— Try it —
Put every line of the entries below into one numbered list, skipping any blank lines. Leave the pictures out.

— Supplied data —
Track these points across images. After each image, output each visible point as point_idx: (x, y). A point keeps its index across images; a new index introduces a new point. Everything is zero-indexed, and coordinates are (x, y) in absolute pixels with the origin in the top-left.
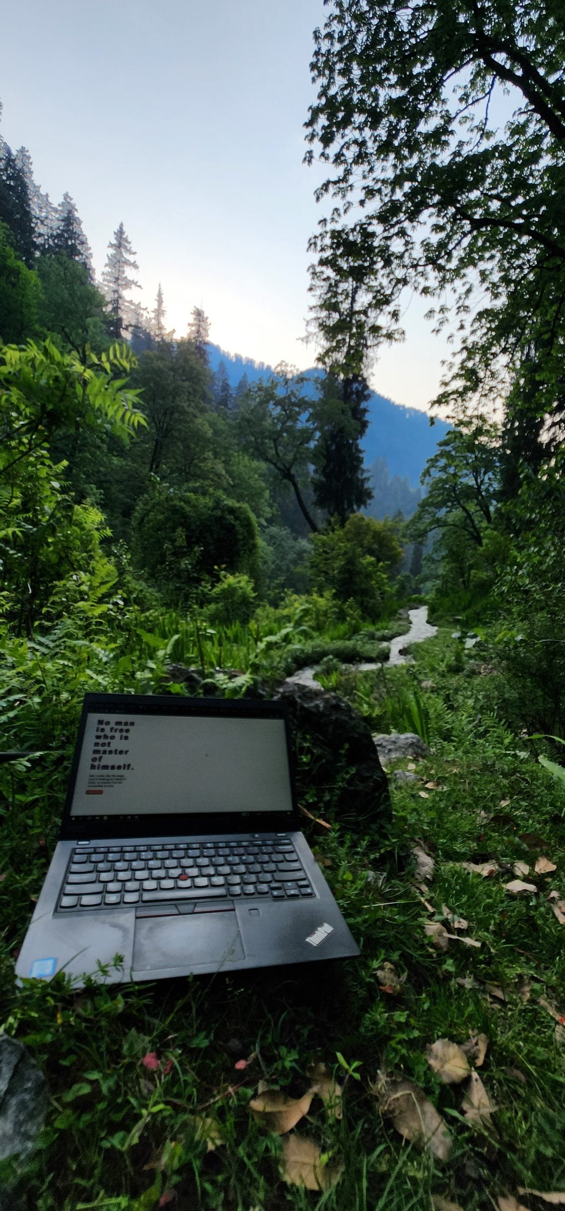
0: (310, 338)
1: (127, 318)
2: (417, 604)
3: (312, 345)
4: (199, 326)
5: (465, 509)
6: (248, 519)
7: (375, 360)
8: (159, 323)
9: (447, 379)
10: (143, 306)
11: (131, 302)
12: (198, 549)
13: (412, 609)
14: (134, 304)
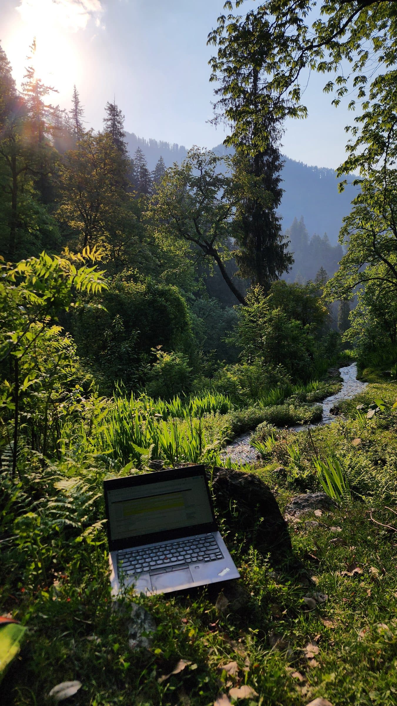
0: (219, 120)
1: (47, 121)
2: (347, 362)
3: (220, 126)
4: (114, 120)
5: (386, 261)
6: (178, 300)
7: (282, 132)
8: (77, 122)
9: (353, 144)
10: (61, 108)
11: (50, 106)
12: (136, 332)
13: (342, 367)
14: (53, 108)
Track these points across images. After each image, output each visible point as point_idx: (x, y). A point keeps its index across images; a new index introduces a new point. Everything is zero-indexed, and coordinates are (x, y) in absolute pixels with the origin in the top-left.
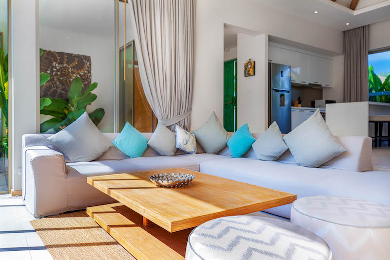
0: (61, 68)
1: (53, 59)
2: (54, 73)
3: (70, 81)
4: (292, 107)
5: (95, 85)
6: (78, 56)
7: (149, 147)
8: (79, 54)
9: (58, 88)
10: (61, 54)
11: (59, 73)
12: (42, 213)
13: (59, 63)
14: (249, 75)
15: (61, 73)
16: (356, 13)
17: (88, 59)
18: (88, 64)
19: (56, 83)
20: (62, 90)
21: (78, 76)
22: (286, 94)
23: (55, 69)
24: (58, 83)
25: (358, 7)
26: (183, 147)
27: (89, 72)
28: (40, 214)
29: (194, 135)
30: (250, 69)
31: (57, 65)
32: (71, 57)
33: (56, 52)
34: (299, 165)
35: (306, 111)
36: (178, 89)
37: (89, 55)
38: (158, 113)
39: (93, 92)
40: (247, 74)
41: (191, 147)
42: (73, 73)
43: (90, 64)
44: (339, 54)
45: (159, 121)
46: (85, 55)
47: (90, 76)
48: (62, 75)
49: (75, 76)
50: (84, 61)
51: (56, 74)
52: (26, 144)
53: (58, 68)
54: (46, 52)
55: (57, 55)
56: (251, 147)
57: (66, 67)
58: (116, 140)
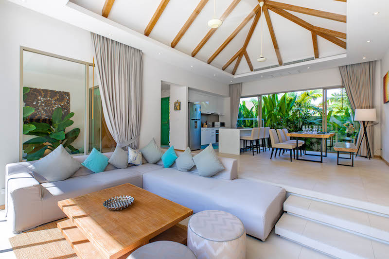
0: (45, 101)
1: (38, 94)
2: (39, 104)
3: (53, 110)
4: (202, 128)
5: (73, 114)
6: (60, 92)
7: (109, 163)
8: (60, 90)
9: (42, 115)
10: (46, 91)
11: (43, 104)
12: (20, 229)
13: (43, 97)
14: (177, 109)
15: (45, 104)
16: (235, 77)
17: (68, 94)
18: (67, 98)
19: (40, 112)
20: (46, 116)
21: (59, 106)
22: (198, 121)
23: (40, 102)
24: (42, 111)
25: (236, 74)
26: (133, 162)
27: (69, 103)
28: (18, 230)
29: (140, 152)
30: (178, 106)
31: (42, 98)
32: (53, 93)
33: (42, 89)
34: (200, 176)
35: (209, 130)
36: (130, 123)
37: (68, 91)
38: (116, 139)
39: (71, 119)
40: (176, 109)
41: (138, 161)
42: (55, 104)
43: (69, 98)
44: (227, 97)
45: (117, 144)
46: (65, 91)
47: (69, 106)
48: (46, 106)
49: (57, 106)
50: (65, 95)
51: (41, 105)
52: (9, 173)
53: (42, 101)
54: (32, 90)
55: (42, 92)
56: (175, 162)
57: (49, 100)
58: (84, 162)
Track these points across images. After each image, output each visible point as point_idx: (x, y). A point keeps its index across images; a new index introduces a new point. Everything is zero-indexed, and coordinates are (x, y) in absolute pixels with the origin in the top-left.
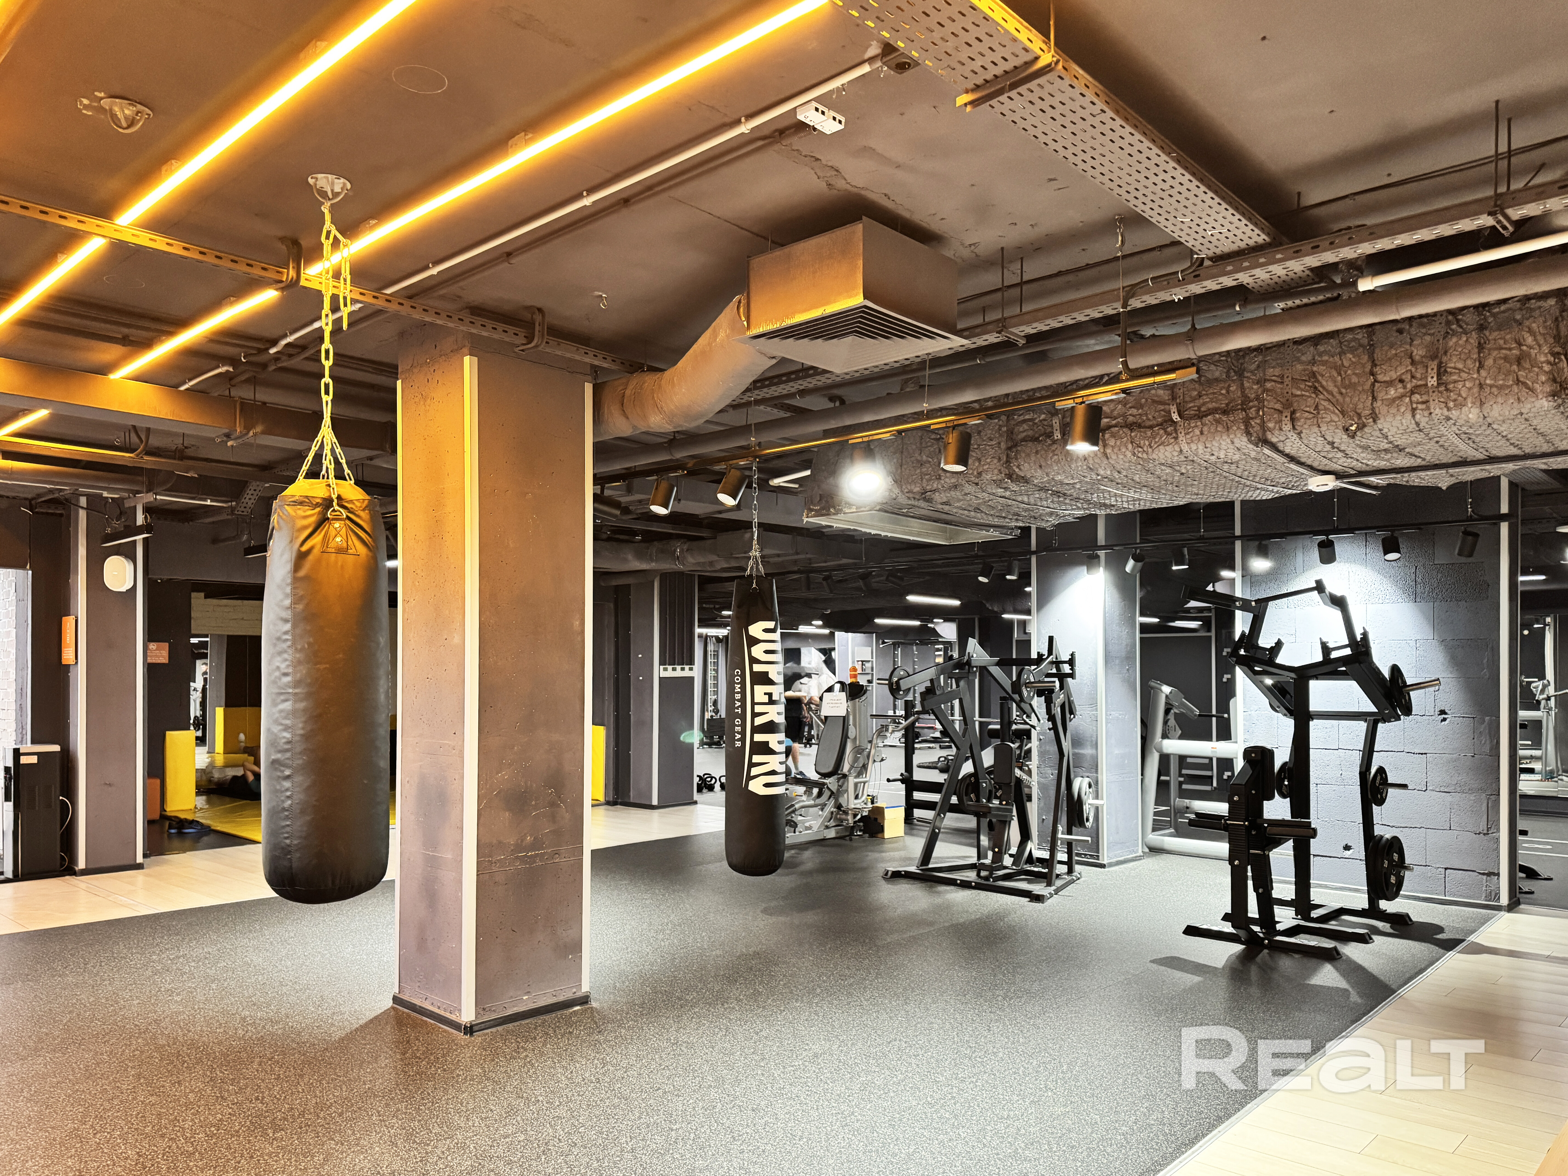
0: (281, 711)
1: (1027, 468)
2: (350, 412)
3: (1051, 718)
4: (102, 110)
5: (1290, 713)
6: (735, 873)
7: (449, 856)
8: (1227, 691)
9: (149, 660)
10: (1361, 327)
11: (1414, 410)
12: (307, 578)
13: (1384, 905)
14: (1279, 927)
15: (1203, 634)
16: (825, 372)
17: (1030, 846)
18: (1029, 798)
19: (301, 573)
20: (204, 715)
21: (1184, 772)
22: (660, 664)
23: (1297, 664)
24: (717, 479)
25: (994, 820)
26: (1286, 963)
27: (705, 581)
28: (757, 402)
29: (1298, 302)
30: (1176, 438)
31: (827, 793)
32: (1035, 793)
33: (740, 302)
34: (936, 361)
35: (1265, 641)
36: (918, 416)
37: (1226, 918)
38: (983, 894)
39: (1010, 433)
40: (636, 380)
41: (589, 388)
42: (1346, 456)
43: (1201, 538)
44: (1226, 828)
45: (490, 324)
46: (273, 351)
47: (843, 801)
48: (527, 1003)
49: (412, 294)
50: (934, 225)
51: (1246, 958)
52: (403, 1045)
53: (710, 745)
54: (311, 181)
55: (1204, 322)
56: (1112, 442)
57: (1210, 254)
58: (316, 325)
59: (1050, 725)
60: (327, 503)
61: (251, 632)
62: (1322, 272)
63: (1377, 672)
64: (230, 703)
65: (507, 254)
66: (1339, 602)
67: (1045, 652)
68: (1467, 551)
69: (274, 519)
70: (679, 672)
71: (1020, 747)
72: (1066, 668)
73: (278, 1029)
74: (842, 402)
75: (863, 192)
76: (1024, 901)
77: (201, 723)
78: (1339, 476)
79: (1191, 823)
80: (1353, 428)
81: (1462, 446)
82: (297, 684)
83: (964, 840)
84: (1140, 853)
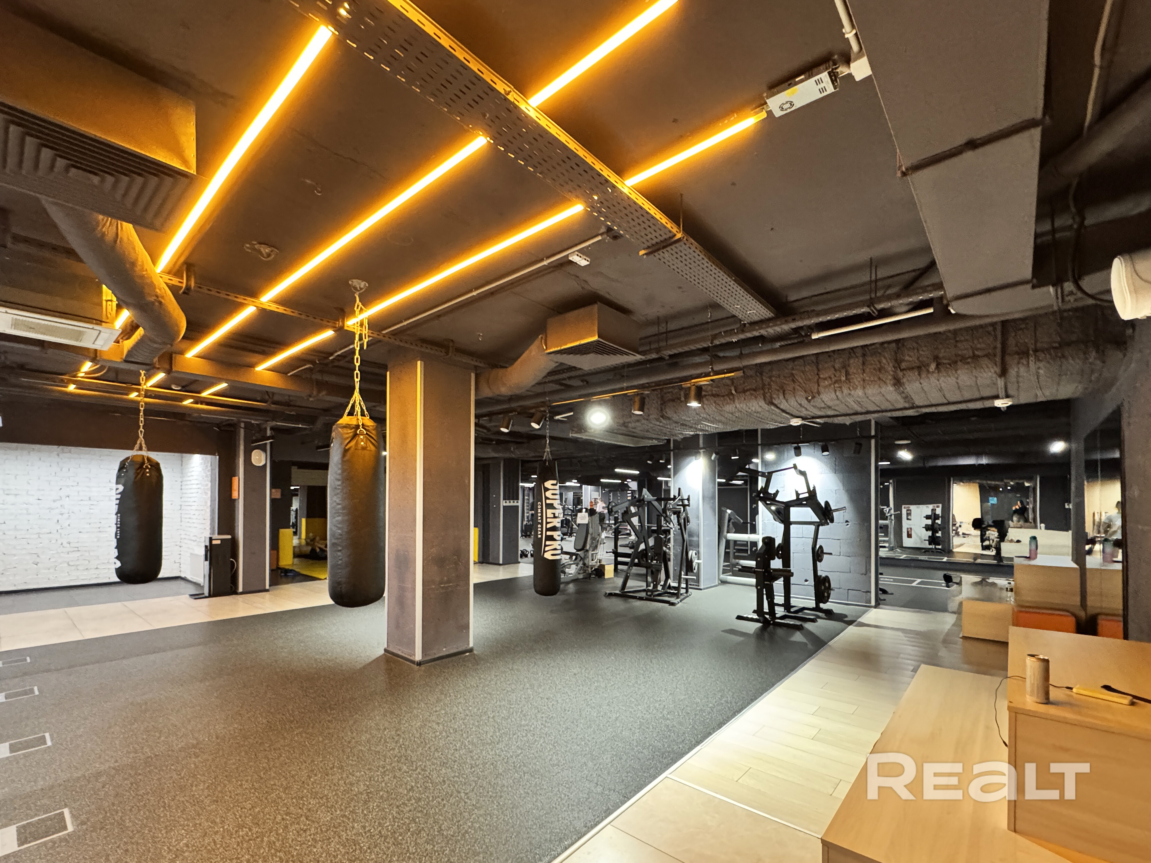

— Exercise result —
1. Track these points across images. After each image, output each visible point as point_idx: (x, y). A point keeps its index across images; a new index introduces a new point. Everything is zero-indexed, and coordinates are (x, y) in absolute pixels with the origin in the top-left.
2. 0: (310, 338)
3. 1: (127, 318)
4. 2: (417, 604)
5. 3: (312, 345)
6. 4: (199, 326)
7. 5: (465, 509)
8. 6: (248, 519)
9. 7: (375, 360)
10. 8: (159, 323)
11. 9: (447, 379)
12. 10: (143, 306)
13. 11: (131, 302)
14. 12: (198, 549)
15. 13: (412, 609)
16. 14: (134, 304)
17. 0: (219, 120)
18. 1: (47, 121)
19. 2: (347, 362)
20. 3: (220, 126)
21. 4: (114, 120)
22. 5: (386, 261)
23. 6: (178, 300)
24. 7: (282, 132)
25. 8: (77, 122)
26. 9: (353, 144)
27. 10: (61, 108)
28. 11: (50, 106)
29. 12: (136, 332)
30. 13: (342, 367)
31. 14: (53, 108)
32. Track these points across images. After each image, output each visible point as point_idx: (x, y). A point keeps its index across images; a new index introduces a new point. Everything is zero-indexed, and coordinates are (x, y) in absolute pixels with the origin in the top-left.
33. 0: (61, 68)
34. 1: (53, 59)
35. 2: (54, 73)
36. 3: (70, 81)
37. 4: (292, 107)
38. 5: (95, 85)
39. 6: (78, 56)
40. 7: (149, 147)
41. 8: (79, 54)
42. 9: (58, 88)
43. 10: (61, 54)
44. 11: (59, 73)
45. 12: (42, 213)
46. 13: (59, 63)
47. 14: (249, 75)
48. 15: (61, 73)
49. 16: (356, 13)
50. 17: (88, 59)
51. 18: (88, 64)
52. 19: (56, 83)
53. 20: (62, 90)
54. 21: (78, 76)
55. 22: (286, 94)
56. 23: (55, 69)
57. 24: (58, 83)
58. 25: (358, 7)
59. 26: (183, 147)
60. 27: (89, 72)
61. 28: (40, 214)
62. 29: (194, 135)
63. 30: (250, 69)
64. 31: (57, 65)
65. 32: (71, 57)
66. 33: (56, 52)
67. 34: (299, 165)
68. 35: (306, 111)
69. 36: (178, 89)
70. 37: (89, 55)
71. 38: (158, 113)
72. 39: (93, 92)
73. 40: (247, 74)
74. 41: (191, 147)
75. 42: (73, 73)
76. 43: (90, 64)
77. 44: (339, 54)
78. 45: (159, 121)
79. 46: (85, 55)
80. 47: (90, 76)
81. 48: (62, 75)
82. 49: (75, 76)
83. 50: (84, 61)
84. 51: (56, 74)
85. 52: (26, 144)
86. 53: (58, 68)
87. 54: (46, 52)
88. 55: (57, 55)
89. 56: (251, 147)
90. 57: (66, 67)
91. 58: (116, 140)
92. 0: (45, 101)
93. 1: (38, 94)
94. 2: (39, 104)
95. 3: (53, 110)
96. 4: (202, 128)
97. 5: (73, 114)
98. 6: (60, 92)
99. 7: (109, 163)
100. 8: (60, 90)
101. 9: (42, 115)
102. 10: (46, 91)
103. 11: (43, 104)
104. 12: (20, 229)
105. 13: (43, 97)
106. 14: (177, 109)
107. 15: (45, 104)
108. 16: (235, 77)
109. 17: (68, 94)
110. 18: (67, 98)
111. 19: (40, 112)
112. 20: (46, 116)
113. 21: (59, 106)
114. 22: (198, 121)
115. 23: (40, 102)
116. 24: (42, 111)
117. 25: (236, 74)
118. 26: (133, 162)
119. 27: (69, 103)
120. 28: (18, 230)
121. 29: (140, 152)
122. 30: (178, 106)
123. 31: (42, 98)
124. 32: (53, 93)
125. 33: (42, 89)
126. 34: (200, 176)
127. 35: (209, 130)
128. 36: (130, 123)
129. 37: (68, 91)
130. 38: (116, 139)
131. 39: (71, 119)
132. 40: (176, 109)
133. 41: (138, 161)
134. 42: (55, 104)
135. 43: (69, 98)
136. 44: (227, 97)
137. 45: (117, 144)
138. 46: (65, 91)
139. 47: (69, 106)
140. 48: (46, 106)
141. 49: (57, 106)
142. 50: (65, 95)
143. 51: (41, 105)
144. 52: (9, 173)
145. 53: (42, 101)
146. 54: (32, 90)
147. 55: (42, 92)
148. 56: (175, 162)
149. 57: (49, 100)
150. 58: (84, 162)
151. Track these points across images. After each image, output each visible point as point_idx: (x, y). A point keeps its index across images; a new index introduces a new point. Everything is zero-indexed, and coordinates are (x, y) in absolute pixels with the origin in the top-left.
152. 0: (281, 711)
153. 1: (1027, 468)
154. 2: (350, 412)
155. 3: (1051, 718)
156. 4: (102, 110)
157. 5: (1290, 713)
158. 6: (735, 873)
159. 7: (449, 856)
160. 8: (1227, 691)
161. 9: (149, 660)
162. 10: (1361, 327)
163. 11: (1414, 410)
164. 12: (307, 578)
165. 13: (1384, 905)
166. 14: (1279, 927)
167. 15: (1203, 634)
168. 16: (825, 372)
169. 17: (1030, 846)
170. 18: (1029, 798)
171. 19: (301, 573)
172. 20: (204, 715)
173. 21: (1184, 772)
174. 22: (660, 664)
175. 23: (1297, 664)
176. 24: (717, 479)
177. 25: (994, 820)
178. 26: (1286, 963)
179. 27: (705, 581)
180. 28: (757, 402)
181. 29: (1298, 302)
182. 30: (1176, 438)
183. 31: (827, 793)
184. 32: (1035, 793)
185. 33: (740, 302)
186. 34: (936, 361)
187. 35: (1265, 641)
188. 36: (918, 416)
189. 37: (1226, 918)
190. 38: (983, 894)
191. 39: (1010, 433)
192. 40: (636, 380)
193. 41: (589, 388)
194. 42: (1346, 456)
195. 43: (1201, 538)
196. 44: (1226, 828)
197. 45: (490, 324)
198. 46: (273, 351)
199. 47: (843, 801)
200. 48: (527, 1003)
201. 49: (412, 294)
202. 50: (934, 225)
203. 51: (1246, 958)
204. 52: (403, 1045)
205. 53: (710, 745)
206. 54: (311, 181)
207. 55: (1204, 322)
208. 56: (1112, 442)
209. 57: (1210, 254)
210. 58: (316, 325)
211. 59: (1050, 725)
212. 60: (327, 503)
213. 61: (251, 632)
214. 62: (1322, 272)
215. 63: (1377, 672)
216. 64: (230, 703)
217. 65: (507, 254)
218. 66: (1339, 602)
219. 67: (1045, 652)
220. 68: (1467, 551)
221. 69: (274, 519)
222. 70: (679, 672)
223. 71: (1020, 747)
224. 72: (1066, 668)
225. 73: (278, 1029)
226. 74: (842, 402)
227. 75: (863, 192)
228. 76: (1024, 901)
229. 77: (201, 723)
230. 78: (1339, 476)
231. 79: (1191, 823)
232. 80: (1353, 428)
233. 81: (1462, 446)
234. 82: (297, 684)
235. 83: (964, 840)
236. 84: (1140, 853)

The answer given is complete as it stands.